Una volta individuata la risorsa, questa viene preparata all’eventuale successione attraverso attività di formazione, momenti di affiancamento diretto ed esperienze sul campo finalizzate all’acquisizione delle conoscenze specifiche del ruolo e delle

96 competenze gestionali necessarie. Pur assicurando il vantaggio di garantire una continuità all’azienda e un passaggio graduale di responsabilità, la cooptazione verticale presenta diversi limiti. Innanzitutto, l’essere basata su una logica di lungo termine: difficilmente è applicabile in contesti instabili o ad elevata turbolenza, che richiedono frequentemente una ridefinizione degli obiettivi e un adattamento delle competenze richieste per ricoprire le posizioni chiave in azienda. In secondo luogo, non può essere neppure adatta a fronteggiare emergenze ed eventi eccezionali, cioè in caso si renda improvvisamente vacante una posizione. In terzo luogo, la crescita del futuro successore è affidata a colui che lo ha selezionato: ciò implica il rischio che il successore, assorbendo completamente i suoi insegnamenti, tenda a replicarne, in modo inconsapevole il modello rischiando di creare una situazione di estrema staticità e immobilità nella gestione successiva che condiziona la capacità della struttura di reagire di fronte al cambiamento. Infine, la condizione psicologica della risorsa designata. Il suo avanzamento di carriera è legato alle sorti del capo e dipende dalla sua promozione o dalle sue dimissioni, eventi su cui non può influire: può derivarne la sensazione di non avere un reale spazio di crescita provocando la sua demotivazione e quindi l’effetto opposto a quello ricercato. Questo meccanismo potrebbe portare l’azienda a perdere nel tempo risorse di qualità.

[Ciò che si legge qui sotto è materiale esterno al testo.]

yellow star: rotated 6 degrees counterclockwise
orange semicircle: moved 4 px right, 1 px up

2) Il piano di rimpiazzo multiplo

Il piano di rimpiazzo multiplo è l’evoluzione del precedente con cui ha in comune l’obiettivo di individuare, tra i diretti collaboratori, la risorsa più idonea a sostituire il capo. Tuttavia esistono delle differenze: una diffusione più estesa all’interno dell’organizzazione , in quanto la procedura è adatta per un ampio numero di posizioni; la periodicità costante dal momento che la procedura è ripetuta a intervalli fissi; il fatto che ciascun candidato è verificato rispetto alle possibilità di crescita sia verticale che orizzontale. Per capire chi prenderà il posto del capo ci si può affidare alle valutazioni degli specialisti di risorse umane rispetto alla possibilità di ricoprire con risorse interne ruoli che diverranno vacanti nel breve periodo.

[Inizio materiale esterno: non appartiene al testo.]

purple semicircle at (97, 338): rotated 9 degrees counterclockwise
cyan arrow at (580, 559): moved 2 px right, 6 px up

Considerando le singole posizioni e le singole persone, attraverso interviste e riunioni con i manager di linea vengono considerate le possibilità di uscita, di trasferimento, di promozione di ciascun lavoratore. Una volta raccolte le informazioni relative ai

97 potenziali candidati alla promozione, queste vengono incrociate con le competenze richieste dalle posizioni da ricoprire. Si arriva così a definire le cosiddette tavole di rimpiazzo, piani di successione, che indicano coloro che a breve o a lungo termine possono “rimpiazzare” la risorsa che attualmente ricopre la posizione.

Questo sistema però presenta gli svantaggi tipici di un processo basato sull’idea di continuità. Il meccanismo si basa sulla successione gerarchica e il limite è di non riuscire a reagire efficacemente ai cambiamenti in atto nel contesto, che richiedono alle organizzazioni capacità di riprogettare le strutture, snellendole: parecchie posizioni tendono a scomparire, o quantomeno a trasformarsi in modo rilevante, rendendo obsoleta la definizione dei rimpiazzi operati. Pertanto si tratta di una logica che può funzionare in contesti organizzativi stabili, in cui si possono conoscere e pianificare con precisione i fabbisogni quantitativi e qualitativi di risorse in relazione agli obiettivi e alle strategie aziendali. Proprio per la sua staticità e rigidità non è invece adatta a contesti incerti e variabili, dove il cambiamento organizzativo – di strutture, processi e mansioni – diventa la regola e il costante sviluppo delle competenze possedute dalle persone rappresenta l’unico spunto per il vantaggio competitivo.